F-35 fighters flying again at Nellis
F-35 Lightning II stealth fighter jets that had been grounded at Nellis Air Force Base resumed flying Friday.
Nellis spokeswoman 1st Lt. Sarah Ruckriegle said the four F-35s assigned to the 422nd Test and Evaluation Squadron were cleared to return to the skies after the nation’s fleet was grounded earlier this month following a June 23 fire in one in Florida.
While aviation buffs had their hopes dashed for seeing F-35 Joint Strike Fighter jets fly at an airshow in England this week, the latest setback that grounded the F-35s didn’t faze Red Flag pilots at Nellis who expect the high-tech, stealthy jet will someday fly in Nevada’s air combat training exercise.
But that day was pushed farther on the horizon after the fire in an F-35 at Eglin Air Force Base, Fla., grounded the fleet. The Pentagon on Monday authorized limited flying after the fire was blamed on excessive rubbing of engine fan blades and not a fundamental design flaw.
Even with the Nellis F-35s returning to the skies, it would still be premature to consider including them in any near-term Red Flag training scenarios, said Capt. David Kopp, team chief for the 414th Combat Training Squadron that’s conducting the Red Flag exercise through July 25.
In a Red Flag briefing Wednesday, he noted that while the United States has been testing F-35s for the Air Force, Navy and Marines, there are currently no operational F-35 units.
“It’s quite a ways down the road before we start thinking, ‘OK. How are we going to integrate with these guys?’” he said. “They still need to work on their tactics and procedures on how they’re going to operate.”
Nellis has four F-35 Lightning IIs but is expected to have 36 for testing and training by 2020. They are assigned to the 422nd Test and Evaluation Squadron, a tenant squadron at Nellis from the 53rd Wing in Florida.
Meanwhile, the nation’s other “fifth generation” air-superiority jet — the F-22 Raptor — achieved full operational status in December 2007 and several of them were seen Wednesday flying from Nellis. They were thundering northward with “fourth generation” F-15 and F-16 jets that were among more than 100 aircraft from the United States, France and Singapore participating in the Red Flag exercise over the Nevada Test and Training Range.
When the arrival of the first F-35s was celebrated at Nellis in March 2013, then-warfare center commander Maj. Gen. Jeffrey G. Lofgren lauded them as fitting teammates for F-22 Raptors.
“The F-22, which will provide air superiority in the battle space, combined with the F-35 is a combination with no equal,” he told hundreds of airmen and community leaders.
One F-15 pilot who spoke to aviation writers Wednesday, Capt. Tom Morrill of the 335th Fighter Squadron from Seymour Johnson Air Force Base, N.C., said Raptors are blazing the trail for integrating more advanced fifth generation aircraft with combat-proven fourth generation jets such as the Strike Eagles he flies.

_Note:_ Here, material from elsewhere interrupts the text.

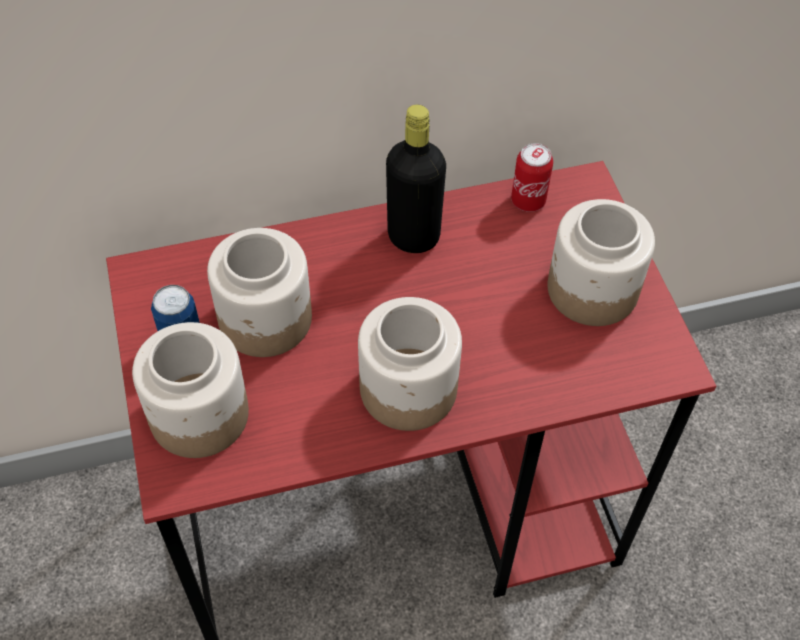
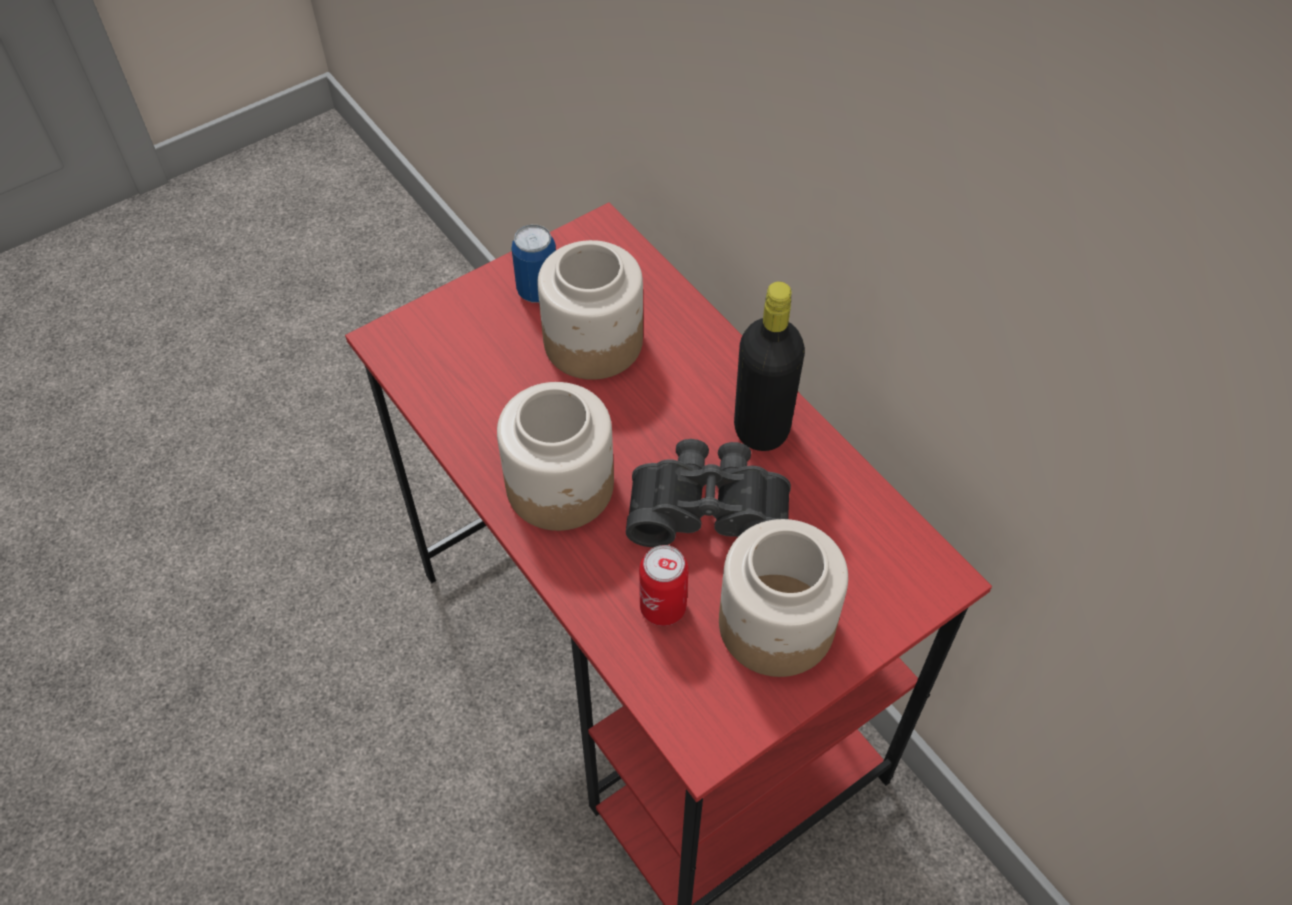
camera: 70 degrees right, 0 degrees up
(198, 415) = (463, 331): jar -> none
(473, 295) = (709, 508): none -> black binoculars
(528, 201) = (876, 522): can -> can (663, 607)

“The F-22 is here and we are learning how to integrate with those guys,” Morrill said. “And those lessons learned not only from the ‘fourth gen’ perspective but those guys who transferred from the ‘fourth gen’ to the ‘fifth gen,’ those skills and experiences are going to factor in when they develop the tactics and we all fight together.”
From problems two years ago with jitter and night-vision blur in F-35 helmets, which give pilots a 360-degree view, to last month’s engine fire, the jet that is supposed to replace aging F-16 and A-10 warplanes has been plagued with glitches.
The last F-35, priced at $67 million, was flown to Nellis from Lockheed Martin’s production plant in Fort Worth, Texas, in April 2013. That F-35 had been expected to arrive a month earlier but the pilot made a precautionary landing March 11, 2013, at the Lubbock, Texas, airport for what a spokesman later described as “a wire connector issue in the flight control system.”
The F-35 was stranded in Lubbock while technicians spent weeks troubleshooting the problem in the complex, triple-redundant flight control system before tracing it to an issue with the communication system. The problem was fixed, and the plane was flown back to the plant for more testing. It finally arrived at Nellis on April 24, 2013.
The entire fleet of nearly 100 planes was grounded after the June 23 fire at Eglin Air Force Base in Florida. Initially the military declared a temporary suspension of F-35 flight operations while a safety investigation was conducted. But military leaders later halted all flights and ordered inspections of the F-35 engines to determine whether there was a systemic problem or the issue was limited to the one damaged aircraft.
The Pentagon plans to acquire 2,443 F-35s. With the latest cost estimate from Lockheed Martin at roughly $80 million apiece, some will go to at least eight partner nations: the United Kingdom, Italy, the Netherlands, Turkey, Australia, Norway, Denmark and Canada.